There is just one technical comment I would like to make, which the authors certainly already understand, concerning a slightly different way of looking at the ambiguity in the 0-form anomaly the authors present. That is, we can consider a theory with a 1-form symmetry \Gamma as having an action by the 2-group B\Gamma (B here just indicates that we put the abelian group \Gamma in the 1-form degree. It is meant to evoke the notation of the classifying space, considered as an H-space.). Suppose there is also a 0-form symmetry G, and no Postnikov class or twisting action, so that the total symmetry is a product 2-group G \times B\Gamma.
The ambiguity discussed in the paper can be understood in terms of 2-group automorphisms of G \times B\Gamma. In particular, we have the "T type" (outer) automorphisms which act as the identity on B\Gamma, and project to the identity over G, determined by a map G \to B\Gamma. Such maps are classified by \eta \in H^2(G,\Gamma) and these automorphisms can be thought of as twists of the symmetry data. The action of this automorphism on the G and \Gamma gauge fields A and B (resp.) can be written
A \mapsto A
B \mapsto B + \eta(A)
This is just like the background field-dependent gauge transformation considered by the authors, e.g. near equation 2.37. We see the ambiguity in the 't Hooft anomaly is similar to that when we have outer automorphisms of G.
Report #1 by Anonymous (Referee 1) on 2023-5-31 (Invited Report)
- Cite as: Anonymous, Report on arXiv:2206.15118v2, delivered 2023-05-31, doi: 10.21468/SciPost.Report.7283
Report
This article examined theories in which both a zero-form and a one-form global symmetries coexist. The main message is as follows. The fact that charged line operators may transform under a projective representation of the zero-form global symmetry leads to an ambiguity of its action on the former, and additional discrete data must be supplemented in order to unambiguously determine such an action on the line defects.
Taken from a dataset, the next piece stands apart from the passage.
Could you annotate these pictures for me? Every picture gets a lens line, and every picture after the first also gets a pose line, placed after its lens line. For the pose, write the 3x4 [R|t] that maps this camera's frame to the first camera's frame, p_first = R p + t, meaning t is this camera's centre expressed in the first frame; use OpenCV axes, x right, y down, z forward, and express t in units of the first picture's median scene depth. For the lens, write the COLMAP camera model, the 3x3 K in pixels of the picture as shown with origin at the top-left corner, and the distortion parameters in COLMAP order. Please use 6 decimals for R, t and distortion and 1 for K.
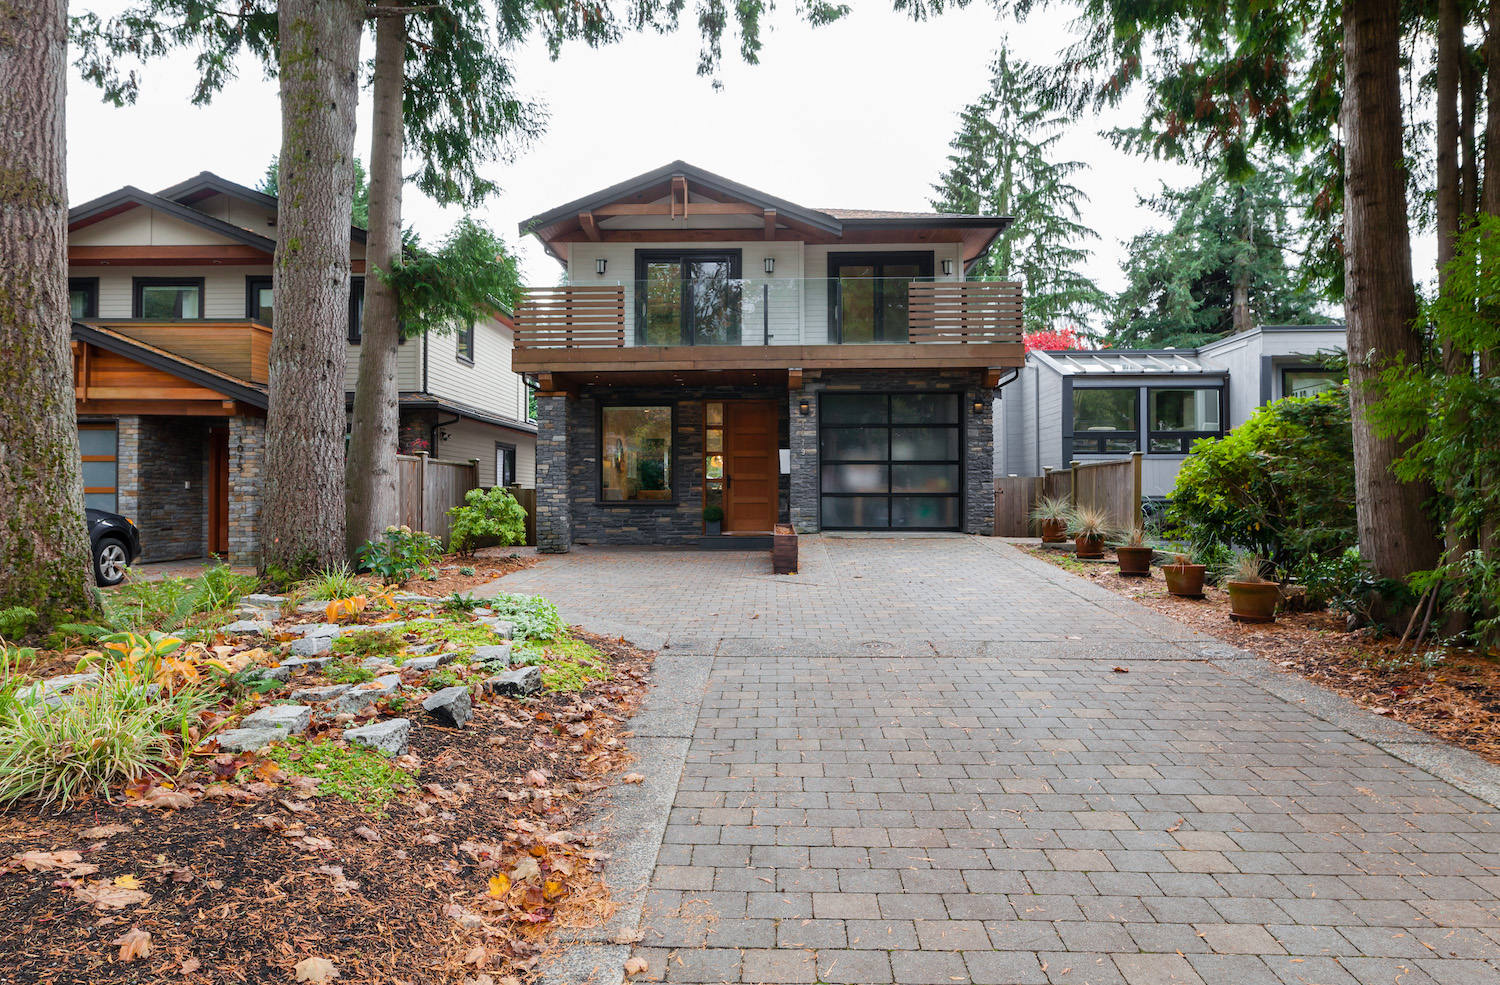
lens RADIAL K [[892.6, 0, 750.0], [0, 892.6, 492.5], [0, 0, 1]] dist [0.000314, -0.000059]
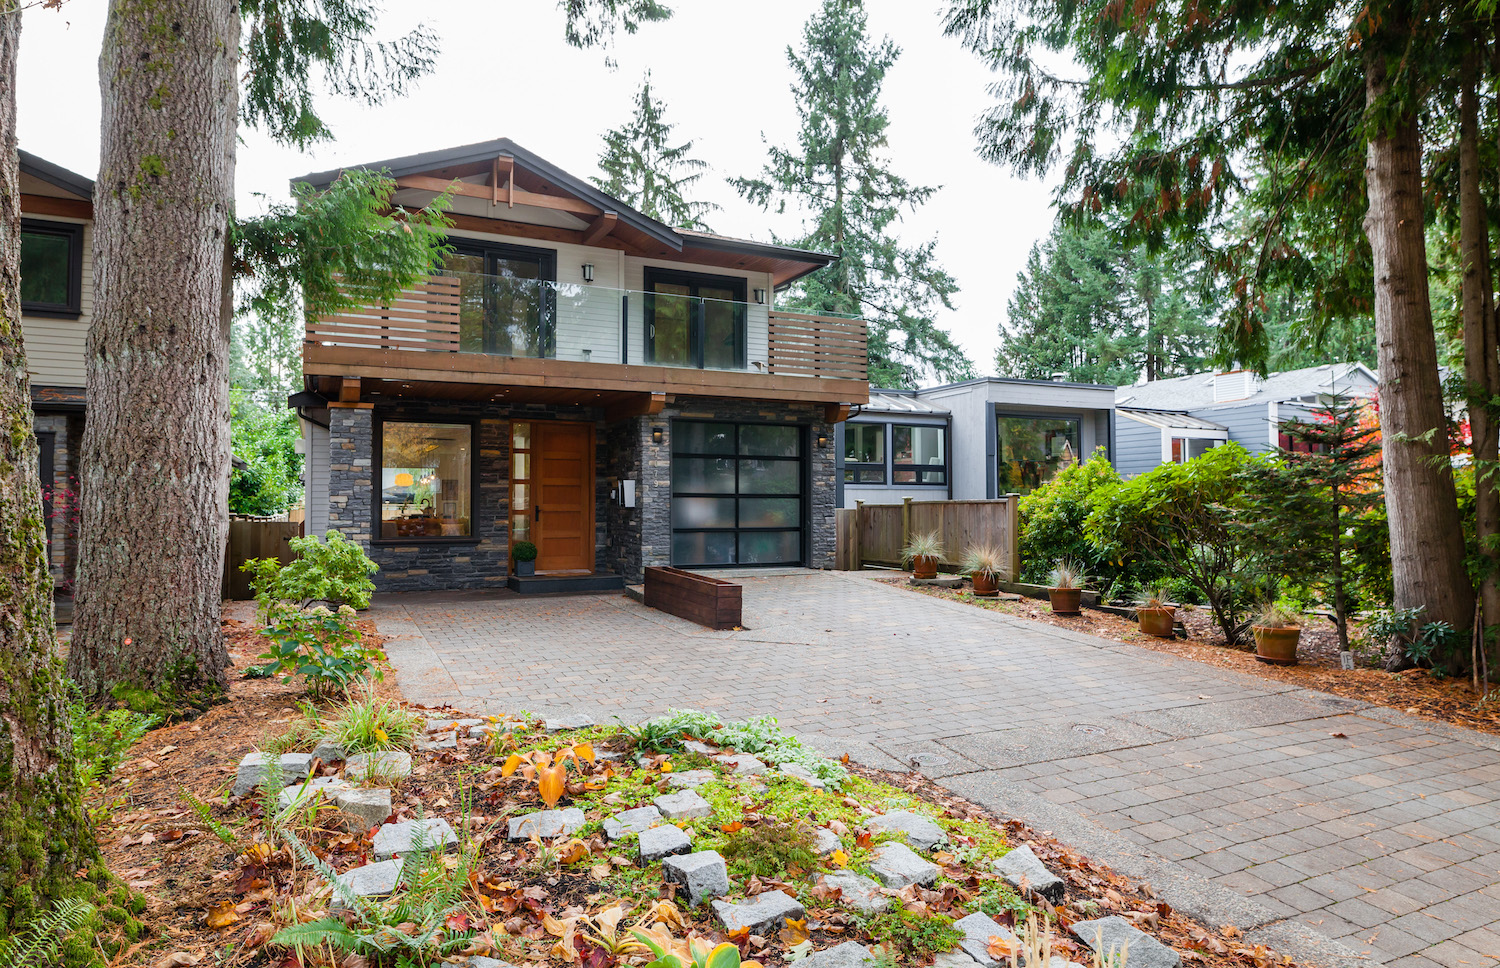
lens RADIAL K [[874.0, 0, 750.0], [0, 874.0, 484.0], [0, 0, 1]] dist [0.001958, -0.000226]
pose [[0.890032, 0.012647, 0.455723, -0.257468], [-0.002782, 0.999747, -0.022313, -0.025439], [-0.455890, 0.018591, 0.889842, 0.163970]]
This phenomenon is referred to as the symmetry fractionalization, and the discrete information is known as a fractionalization class. A far-reaching consequence is that the ’t Hooft anomaly for the zero-form symmetry may be affected by this phenomenon. Moreover, if one twists the action of the zero-form global symmetry by a gauge transformation, this can lead to a change of fractionalization class and may result in the jump in the 't Hooft anomaly of the zero-form symmetry.
Although this phenomenon had been known in the condensed matter literature, this paper formulated the problem in the contemporary high-energy physics language. One of the strong points of this article is that several instructive physical examples in various spacetime dimensions were provided, and the results were explained from many points of view. Note that there have already been several improvements in the presentation as well as explanations in Version 2 of this article on the arXiv. Given that this work contains several important results and will serve as an important reference on the subject, the referee recommends it for publication without any hesitation.